═══ PROVIDED DATA ═══
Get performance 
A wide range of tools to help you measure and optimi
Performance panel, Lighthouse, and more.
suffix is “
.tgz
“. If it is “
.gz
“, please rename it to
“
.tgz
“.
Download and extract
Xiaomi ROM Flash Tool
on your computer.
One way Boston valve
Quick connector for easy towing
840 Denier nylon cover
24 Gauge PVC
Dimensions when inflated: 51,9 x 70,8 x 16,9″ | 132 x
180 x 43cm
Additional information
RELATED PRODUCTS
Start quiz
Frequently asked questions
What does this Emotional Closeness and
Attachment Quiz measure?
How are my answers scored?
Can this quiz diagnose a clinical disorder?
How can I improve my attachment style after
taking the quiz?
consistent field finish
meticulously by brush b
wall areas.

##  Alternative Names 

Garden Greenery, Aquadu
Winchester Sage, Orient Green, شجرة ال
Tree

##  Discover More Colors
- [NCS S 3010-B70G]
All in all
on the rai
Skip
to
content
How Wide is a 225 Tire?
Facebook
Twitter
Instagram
═══
WHAT YOU HAVE TO DO: Rename "computer" to "PC" in the material from its first line through the line that contains "One way Boston valve", and reproduce only those lines with everything else unchanged.

WRITTEN REPLY:
Get performance 
A wide range of tools to help you measure and optimi
Performance panel, Lighthouse, and more.
suffix is “
.tgz
“. If it is “
.gz
“, please rename it to
“
.tgz
“.
Download and extract
Xiaomi ROM Flash Tool
on your PC.
One way Boston valve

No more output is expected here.